The New York Islanders are not in the business of stealing headlines.
They won’t steal the show when it comes to making a marquee signing or a blockbuster trade — instead, president and general manager Lou Lamoriello and head coach Barry Trotz have continued to sift through the proverbial box for the perfect puzzle pieces in hopes of creating a Stanley Cup-winning side.
Lamoriello navigated the offseason and a salary-cap crunch as well as anyone could have imagined. He traded the bloated contracts of Nick Leddy and Andrew Ladd while leaving first-line right-winger Jordan Eberle exposed in the expansion draft to be taken by the Seattle Kraken.
“When the summer began, we had a plan,” Lamoriello said Wednesday. “Certainly, it was to try and sign as many of our players as we wanted to have back.
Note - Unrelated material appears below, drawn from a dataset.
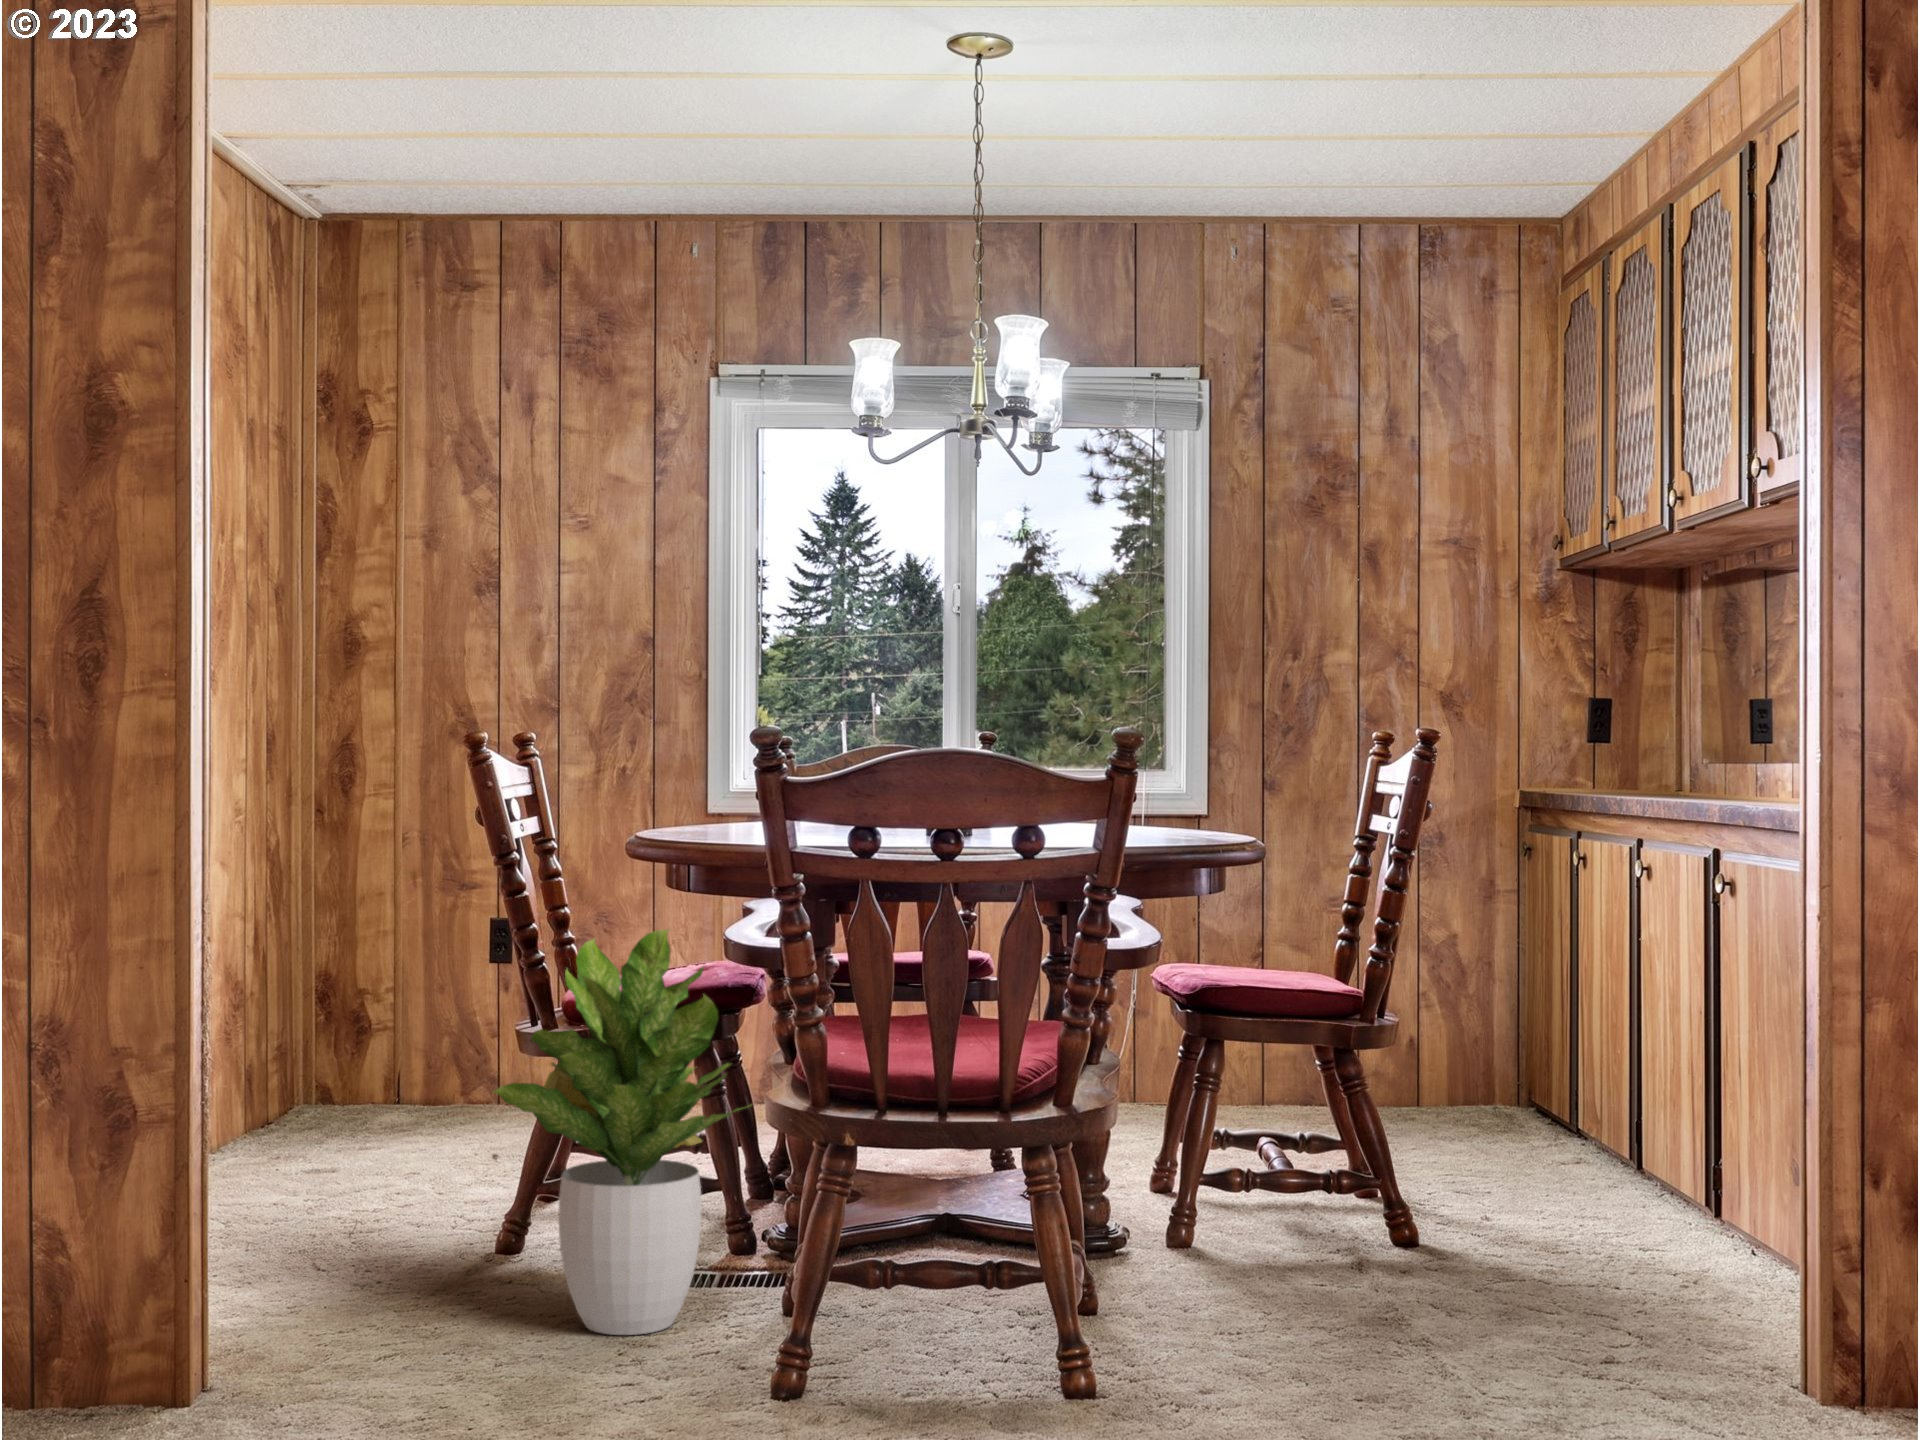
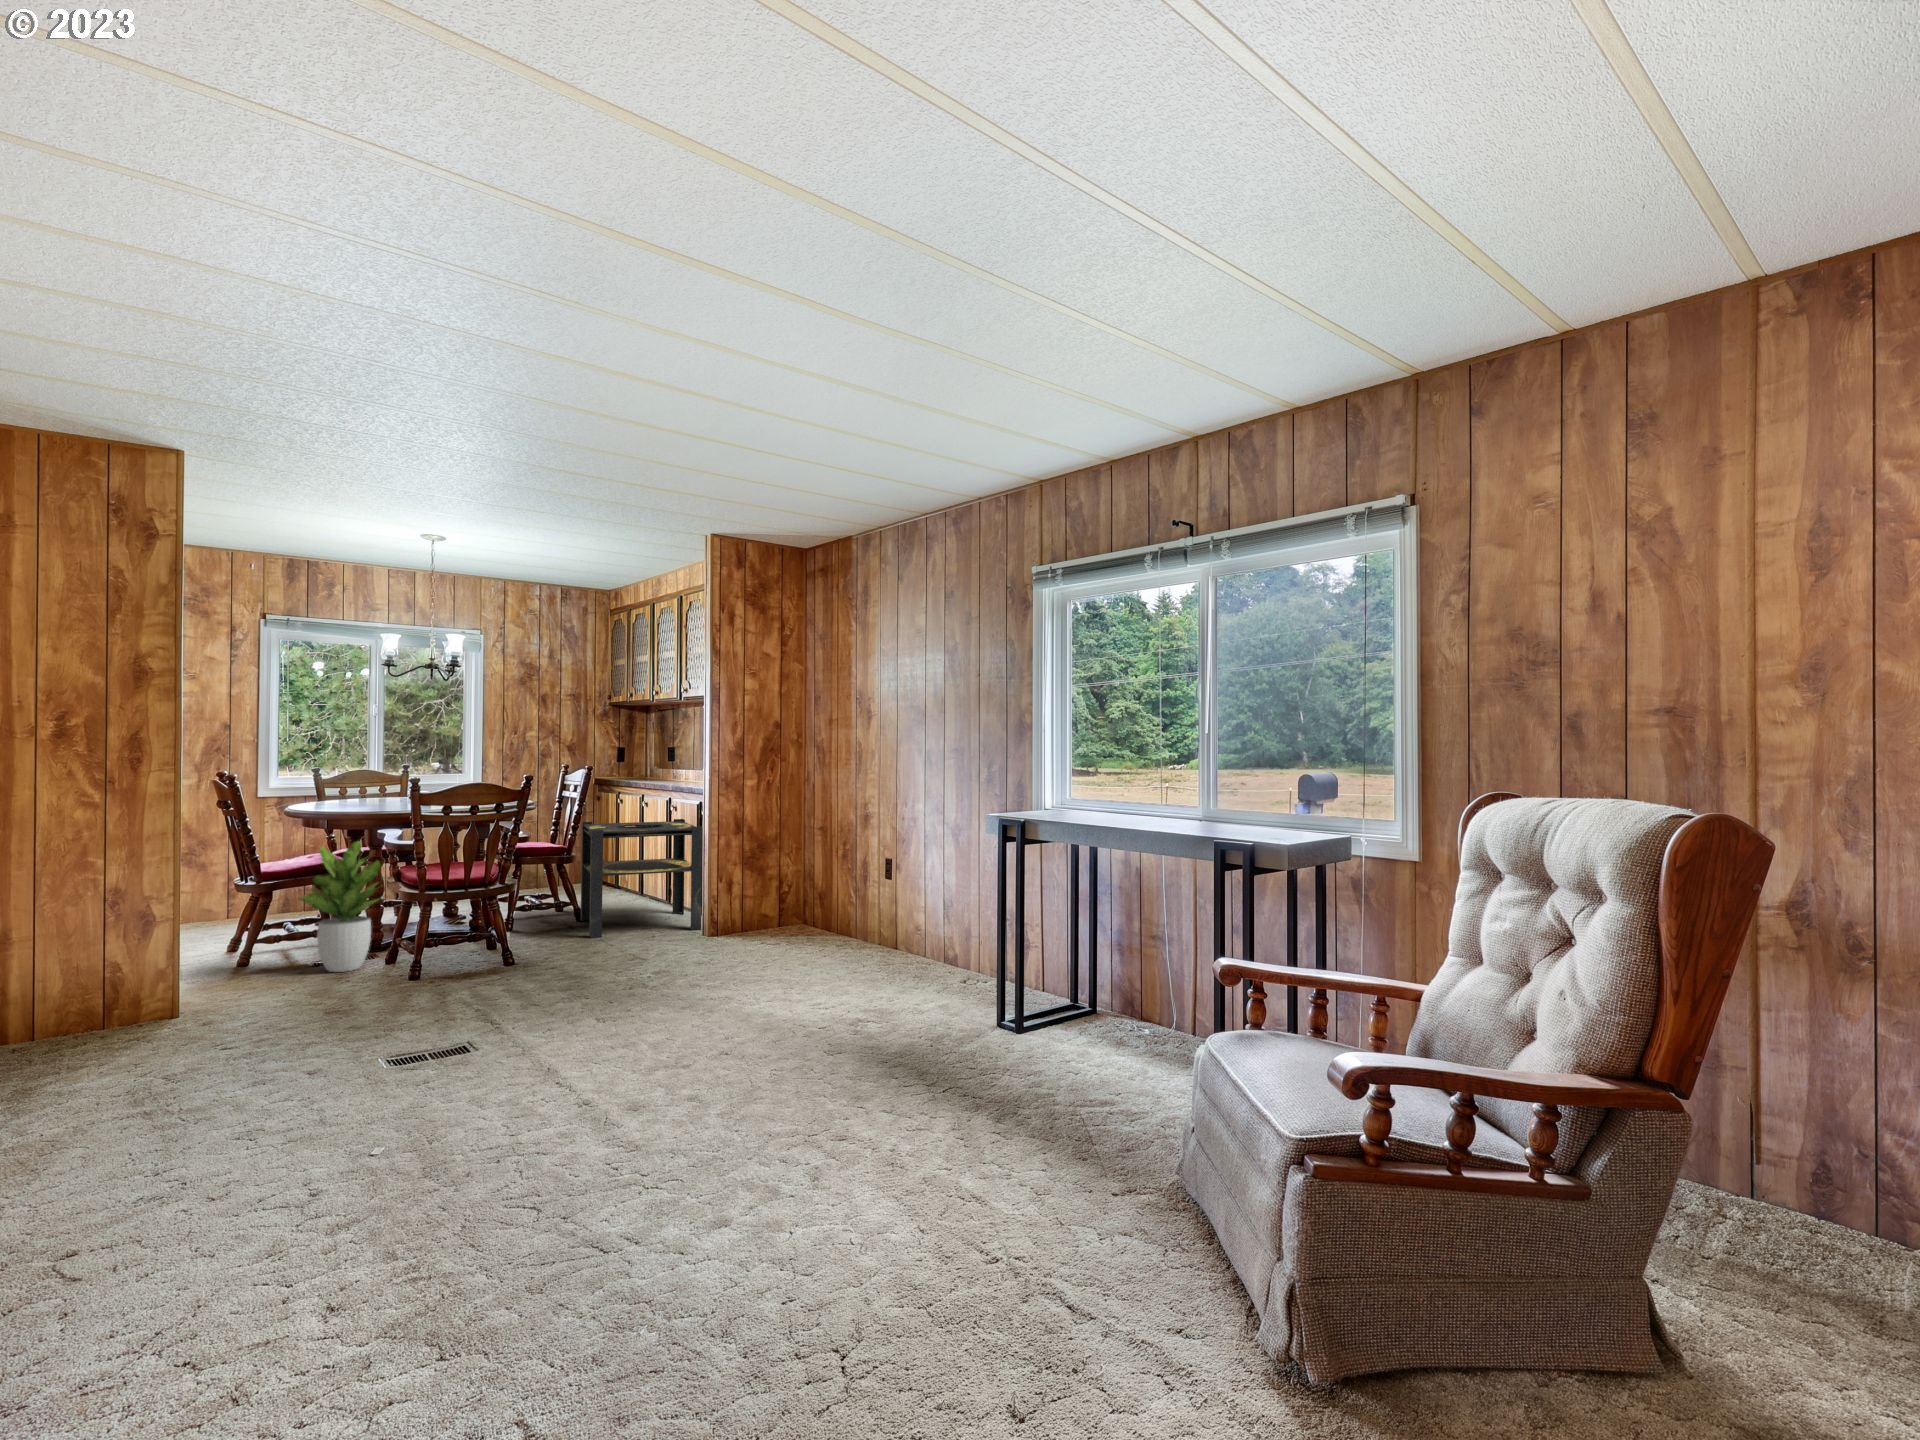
side table: none [1389,912,1806,1355] -> present [581,819,702,938]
Once we were able to do that, it was to see where our cap was and the potential transactions that could take place with other teams.”
With that freed-up cash, the Islanders retained winger Kyle Palmieri and fourth-line engine Casey Cizikas, struck new deals for second-liner Anthony Beauvillier, No. 1 defenseman Adam Pelech, and the goalie of the future in Ilya Sorokin.
With what was left, Lamoriello made low-budget, calculated signings in veteran winger Zach Parise and 44-year-old defenseman Zdeno Chara to fill the roster spots left vacant by the Eberle and Leddy departures.
Parise will slot in on the third line with Jean-Gabriel Pageau and the 21-year-old Oliver Wahlstrom — an in-house promote — while Palmieri will take over on the first line where Eberle once skated.
For Chara, he not only rounds out a stout Islanders defense, but he is the next invaluable mentor for 21-year-old defenseman Noah Dobson, who spent last season learning from 38-year-old Andy Greene.
Pair the acquisitions of Parise and Chara — former All-Stars and team captains — with the existing core of a team that has made two straight Stanley Cup semifinal appearances, and the Islanders are on the precipice of making another push toward their first championship in 39 years.
“We’re a four-line team and right now, this is the deepest team we’ve had here as far as the differential of the talent from top to bottom,” Lamoriello said. “We feel very good. But once again, we have to go out and perform.”
Captain Anders Lee is healthy on the first line where he and Palmieri should score over 25 goals; especially with the playmaking dynamism of Mathew Barzal. Brock Nelson and Anthony Beauvillier should do the same on the second line while the third unit features a blend of grit and finesse — a testament to the evolving nature of Pageau’s play.
After nearly a decade together, the book has been out for quite a while on the fourth line. Cizikas, Matt Martin, and Cal Clutterbuck provide the energy and backbone of a team that stresses its blue-collar work ethic.
“As players, we feel the same way,” Lee said. “We know what kind of group we are… Now it’s time to put it all together.”